- Constitutional Court blocked move for president to stand again
- Ambitions for Touadera third term have brought protests
- Government named court head on list of education retirees
The head of Central African Republic’s top court, which has stymied a push to enable President Faustin-Archange Touadera to keep running for office, has defied a government order to retire.
The Constitutional Court last month annulled a commission for proposed reforms that would let Touadera, 65, stand for a third presidential poll in line with a trend in some parts of Africa that opponents see as creeping autocracy.
The already twice-elected Touadera’s government earlier this month issued a decree telling 28 higher education officials born between 1946 and 1955 to retire from Dec. 31.
On that list was Constitutional Court president Daniele Darlan, a 70-year-old lawyer, jurist and former university professor appointed president in 2017.
But in a letter to the government on Wednesday, she noted that constitutional judges serve a seven-year mandate that cannot be ended without the court’s consent.
“My mandate … is independent from the evolution of my teaching career,” she added.

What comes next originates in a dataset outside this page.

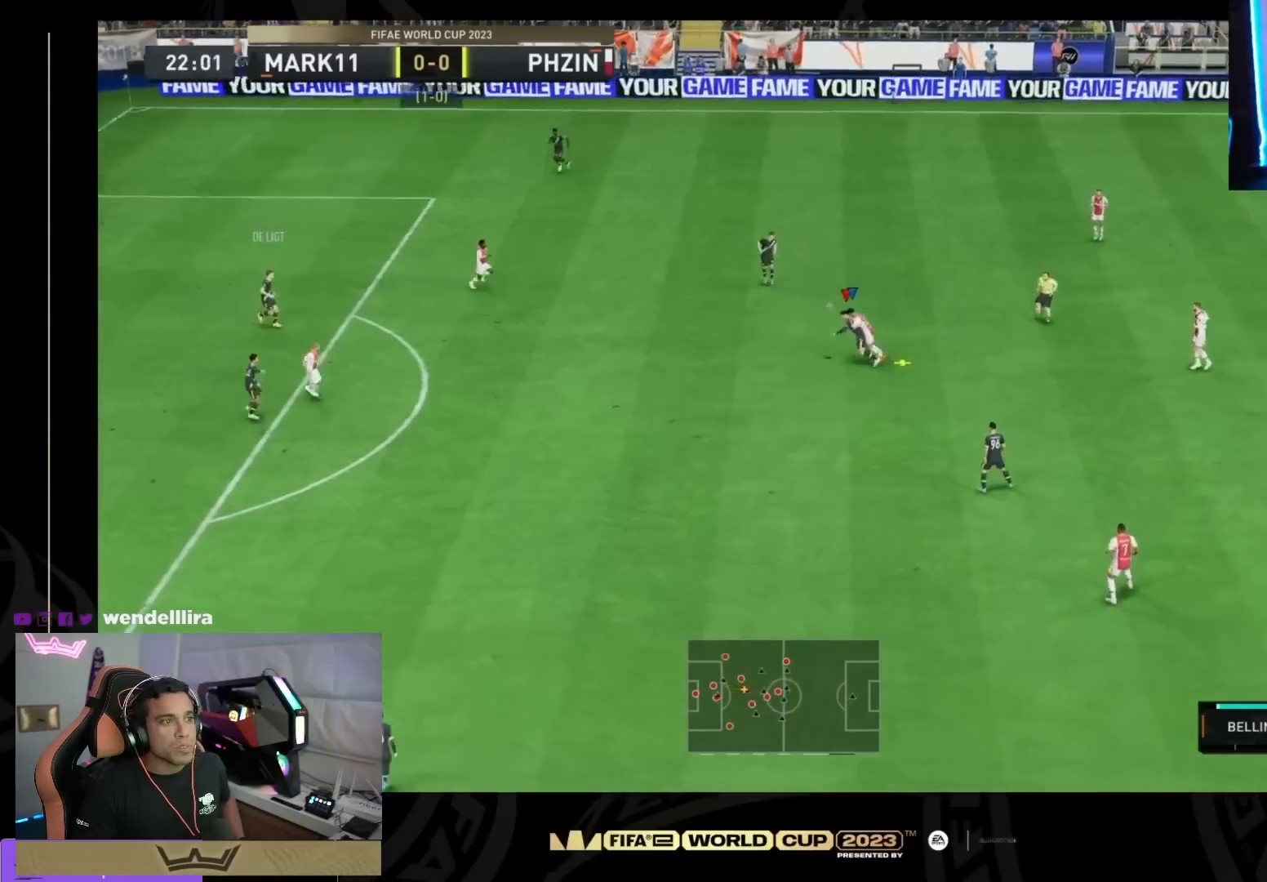
{"buttons": [], "right_stick": "center", "events": []}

The government did not immediately respond to a request for comment.
Election due in 2025
The vast but-sparsely populated nation of about 5 million people is one of the world’s poorest despite its potential wealth from diamonds, timber and gold.
It has suffered violence since 2013 when mainly Muslim Seleka rebels ousted then President Francois Bozize, prompting reprisals from mostly Christian militias, with 1 million people uprooted since.
Touadera’s allies in May suggested reforms that would alter a constitutional clause saying presidents can only run twice, arguing this was uncommon around neighbouring countries.
When a commission was set up to draft the changes, protests broke out before the Constitutional Court ruled it should be abandoned, saying its decision could not be appealed.
Several other African presidents, including those in Rwanda, Congo Republic, Ivory Coast and Guinea, have pushed through constitutional and other legal changes in recent years to allow themselves to stay in office.
The next vote in Central African Republic is due in 2025.